Beldinas wasted no time, moving down the wide entry hall to an archway on the far side. There were similar arches to the left and right, but he knew where he was going, and moved as if pulled by forces beyond his control. Cathan had seen him like this before, in the lowest catacombs beneath the Pantheon of Govinna, where the two of them had discovered the Miceram. Drawing his sword, watching the shadows between the winking tiles, Cathan followed just behind Beldinas without a word.

Through the arch was a passage, also covered with glittering tiles. It angled downward, and the air grew noticeably cooler as they descended into the rock of the cliff. Silver light seemed to glimmer farther on, luring them toward shallow stairs, then steeper ones. Soon they were climbing more than walking, past dusty side passages where rats chattered and many-legged things scuttled to hide out of sight. Down, down…

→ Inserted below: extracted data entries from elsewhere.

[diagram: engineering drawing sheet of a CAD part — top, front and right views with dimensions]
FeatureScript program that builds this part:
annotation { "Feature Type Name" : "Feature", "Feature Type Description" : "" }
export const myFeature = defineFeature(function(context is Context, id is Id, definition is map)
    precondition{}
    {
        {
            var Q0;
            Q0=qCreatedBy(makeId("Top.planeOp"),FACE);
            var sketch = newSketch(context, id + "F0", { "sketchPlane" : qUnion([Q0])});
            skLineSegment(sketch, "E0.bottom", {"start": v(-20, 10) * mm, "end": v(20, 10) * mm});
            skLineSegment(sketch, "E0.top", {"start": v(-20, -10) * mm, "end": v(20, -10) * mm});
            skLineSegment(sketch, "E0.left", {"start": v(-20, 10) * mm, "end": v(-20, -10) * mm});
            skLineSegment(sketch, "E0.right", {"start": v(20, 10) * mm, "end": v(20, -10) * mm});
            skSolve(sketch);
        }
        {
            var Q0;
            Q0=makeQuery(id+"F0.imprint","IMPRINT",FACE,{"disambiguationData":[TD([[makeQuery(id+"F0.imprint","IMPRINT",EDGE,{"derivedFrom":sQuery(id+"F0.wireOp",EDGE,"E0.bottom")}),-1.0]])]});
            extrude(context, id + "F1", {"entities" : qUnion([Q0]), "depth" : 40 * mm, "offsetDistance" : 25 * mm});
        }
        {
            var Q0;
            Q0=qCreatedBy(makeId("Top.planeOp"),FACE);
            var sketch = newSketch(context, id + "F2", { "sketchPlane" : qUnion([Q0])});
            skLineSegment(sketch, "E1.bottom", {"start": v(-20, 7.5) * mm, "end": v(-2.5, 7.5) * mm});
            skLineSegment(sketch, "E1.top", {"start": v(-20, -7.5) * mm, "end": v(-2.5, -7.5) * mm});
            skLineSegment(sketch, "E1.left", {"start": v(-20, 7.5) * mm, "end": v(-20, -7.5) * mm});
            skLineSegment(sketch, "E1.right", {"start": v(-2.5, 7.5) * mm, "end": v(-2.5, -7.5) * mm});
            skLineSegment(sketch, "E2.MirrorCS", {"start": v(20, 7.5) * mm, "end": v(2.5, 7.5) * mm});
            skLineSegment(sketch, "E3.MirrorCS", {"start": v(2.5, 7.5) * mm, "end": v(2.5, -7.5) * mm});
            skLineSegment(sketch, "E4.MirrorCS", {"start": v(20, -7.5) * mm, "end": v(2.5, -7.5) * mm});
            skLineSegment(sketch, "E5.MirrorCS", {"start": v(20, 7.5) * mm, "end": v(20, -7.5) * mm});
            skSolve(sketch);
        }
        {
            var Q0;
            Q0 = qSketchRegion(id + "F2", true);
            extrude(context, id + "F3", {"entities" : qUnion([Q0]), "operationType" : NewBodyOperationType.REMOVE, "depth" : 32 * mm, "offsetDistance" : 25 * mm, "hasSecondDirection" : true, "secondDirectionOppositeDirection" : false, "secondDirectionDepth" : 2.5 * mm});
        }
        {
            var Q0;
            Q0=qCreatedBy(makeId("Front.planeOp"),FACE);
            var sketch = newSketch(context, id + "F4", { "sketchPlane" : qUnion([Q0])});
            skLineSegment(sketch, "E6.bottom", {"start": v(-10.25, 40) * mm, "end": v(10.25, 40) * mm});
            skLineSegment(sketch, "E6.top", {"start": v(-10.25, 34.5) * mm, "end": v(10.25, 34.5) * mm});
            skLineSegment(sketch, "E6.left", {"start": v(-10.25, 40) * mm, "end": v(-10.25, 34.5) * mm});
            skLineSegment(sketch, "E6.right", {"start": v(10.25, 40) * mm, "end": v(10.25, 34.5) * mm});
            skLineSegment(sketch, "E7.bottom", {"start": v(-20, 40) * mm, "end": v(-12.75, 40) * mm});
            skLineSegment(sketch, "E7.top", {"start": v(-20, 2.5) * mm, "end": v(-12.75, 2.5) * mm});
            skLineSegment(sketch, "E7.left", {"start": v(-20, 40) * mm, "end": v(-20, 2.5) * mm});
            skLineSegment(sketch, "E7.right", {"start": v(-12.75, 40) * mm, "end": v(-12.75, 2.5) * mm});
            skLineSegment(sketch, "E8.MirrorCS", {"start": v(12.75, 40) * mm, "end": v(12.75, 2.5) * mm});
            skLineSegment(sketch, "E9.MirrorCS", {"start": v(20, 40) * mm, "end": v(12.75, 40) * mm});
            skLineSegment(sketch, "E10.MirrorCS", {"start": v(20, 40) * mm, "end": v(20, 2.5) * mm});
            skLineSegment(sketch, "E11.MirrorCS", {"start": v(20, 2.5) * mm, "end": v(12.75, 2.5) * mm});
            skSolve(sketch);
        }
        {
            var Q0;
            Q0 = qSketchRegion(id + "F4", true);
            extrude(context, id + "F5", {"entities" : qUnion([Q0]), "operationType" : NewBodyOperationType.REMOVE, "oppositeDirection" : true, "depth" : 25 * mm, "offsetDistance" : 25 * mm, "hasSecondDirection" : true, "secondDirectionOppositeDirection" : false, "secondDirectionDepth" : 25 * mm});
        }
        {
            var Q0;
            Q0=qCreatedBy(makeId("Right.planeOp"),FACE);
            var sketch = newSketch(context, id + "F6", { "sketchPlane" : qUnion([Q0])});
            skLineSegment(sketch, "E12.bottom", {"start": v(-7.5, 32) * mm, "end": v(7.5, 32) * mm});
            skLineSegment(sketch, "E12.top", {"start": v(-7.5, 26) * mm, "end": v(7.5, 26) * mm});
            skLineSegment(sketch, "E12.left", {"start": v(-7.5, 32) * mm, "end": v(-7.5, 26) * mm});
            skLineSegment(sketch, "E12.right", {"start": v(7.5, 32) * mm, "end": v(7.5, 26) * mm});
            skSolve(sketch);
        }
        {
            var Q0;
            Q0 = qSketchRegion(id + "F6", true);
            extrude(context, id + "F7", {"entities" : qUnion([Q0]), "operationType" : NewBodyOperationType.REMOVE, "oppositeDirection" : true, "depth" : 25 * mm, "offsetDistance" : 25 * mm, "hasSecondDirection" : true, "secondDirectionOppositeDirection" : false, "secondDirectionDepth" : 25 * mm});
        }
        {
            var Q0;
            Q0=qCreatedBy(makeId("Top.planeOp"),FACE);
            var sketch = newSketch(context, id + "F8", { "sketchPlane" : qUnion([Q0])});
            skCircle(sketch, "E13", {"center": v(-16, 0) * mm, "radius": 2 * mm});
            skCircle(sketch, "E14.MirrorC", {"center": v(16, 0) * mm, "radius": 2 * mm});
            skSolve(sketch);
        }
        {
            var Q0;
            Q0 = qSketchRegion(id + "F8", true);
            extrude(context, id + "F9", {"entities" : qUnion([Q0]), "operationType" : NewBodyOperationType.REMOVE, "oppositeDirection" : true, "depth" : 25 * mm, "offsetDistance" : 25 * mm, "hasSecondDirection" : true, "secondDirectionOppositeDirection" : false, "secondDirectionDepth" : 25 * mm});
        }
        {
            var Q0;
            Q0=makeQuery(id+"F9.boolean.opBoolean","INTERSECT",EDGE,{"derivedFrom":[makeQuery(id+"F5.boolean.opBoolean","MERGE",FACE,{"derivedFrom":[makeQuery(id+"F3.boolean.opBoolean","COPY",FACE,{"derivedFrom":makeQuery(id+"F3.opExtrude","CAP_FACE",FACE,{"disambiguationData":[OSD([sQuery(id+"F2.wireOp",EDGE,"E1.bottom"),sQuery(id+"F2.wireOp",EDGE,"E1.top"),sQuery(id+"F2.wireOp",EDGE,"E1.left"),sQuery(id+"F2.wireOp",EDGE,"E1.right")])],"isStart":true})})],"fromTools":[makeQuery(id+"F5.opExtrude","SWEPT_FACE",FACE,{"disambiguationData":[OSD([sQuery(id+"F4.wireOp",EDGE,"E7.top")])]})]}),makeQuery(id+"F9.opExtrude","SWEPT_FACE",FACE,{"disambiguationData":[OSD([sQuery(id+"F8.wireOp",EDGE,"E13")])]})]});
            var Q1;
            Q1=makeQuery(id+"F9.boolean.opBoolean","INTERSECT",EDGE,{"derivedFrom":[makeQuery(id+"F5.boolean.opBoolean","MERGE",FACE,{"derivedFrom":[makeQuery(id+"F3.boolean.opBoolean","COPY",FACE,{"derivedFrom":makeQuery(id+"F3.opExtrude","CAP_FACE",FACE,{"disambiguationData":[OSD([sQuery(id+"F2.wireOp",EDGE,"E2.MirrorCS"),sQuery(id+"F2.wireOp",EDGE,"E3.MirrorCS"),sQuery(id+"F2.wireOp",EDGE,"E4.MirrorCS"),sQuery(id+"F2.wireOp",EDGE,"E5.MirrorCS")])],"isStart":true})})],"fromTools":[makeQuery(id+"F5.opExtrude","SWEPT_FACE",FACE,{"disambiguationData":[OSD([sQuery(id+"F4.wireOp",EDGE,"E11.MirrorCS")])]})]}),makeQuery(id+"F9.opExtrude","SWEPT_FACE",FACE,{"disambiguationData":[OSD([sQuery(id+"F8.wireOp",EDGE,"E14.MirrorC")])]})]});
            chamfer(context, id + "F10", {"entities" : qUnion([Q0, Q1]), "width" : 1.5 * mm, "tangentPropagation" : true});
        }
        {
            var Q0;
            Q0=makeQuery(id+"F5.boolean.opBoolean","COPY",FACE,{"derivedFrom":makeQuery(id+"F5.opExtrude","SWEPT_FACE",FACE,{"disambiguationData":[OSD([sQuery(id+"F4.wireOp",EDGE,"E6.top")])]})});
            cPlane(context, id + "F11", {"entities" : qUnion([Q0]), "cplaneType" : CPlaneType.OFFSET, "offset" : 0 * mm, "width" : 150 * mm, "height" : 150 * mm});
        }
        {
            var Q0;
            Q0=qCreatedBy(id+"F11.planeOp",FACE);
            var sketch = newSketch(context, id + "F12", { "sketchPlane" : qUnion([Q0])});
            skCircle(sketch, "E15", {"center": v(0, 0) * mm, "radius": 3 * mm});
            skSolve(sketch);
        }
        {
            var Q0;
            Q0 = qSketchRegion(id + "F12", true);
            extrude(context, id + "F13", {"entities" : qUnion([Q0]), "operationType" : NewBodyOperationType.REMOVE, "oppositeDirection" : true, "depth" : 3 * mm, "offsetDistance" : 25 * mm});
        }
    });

Their descent halted, and Cathan caught his breath, staring. The stairs gave way to a broad, tall chamber, its jeweled walls ablaze, its ceiling decorated with a chipped, faded fresco of Paladine. It was an older rendition of the god, black-bearded and battle-fierce, rather than the gentle old man the imperial church currently espoused: a harder deity for harder times, Cathan thought. A helm crowned with gold shone upon his head. The same god had looked down on them in the Govinnese catacombs, such a long time ago. This was the god of the burning hammer, the one whose wrath Cathan felt every time he tried to sleep.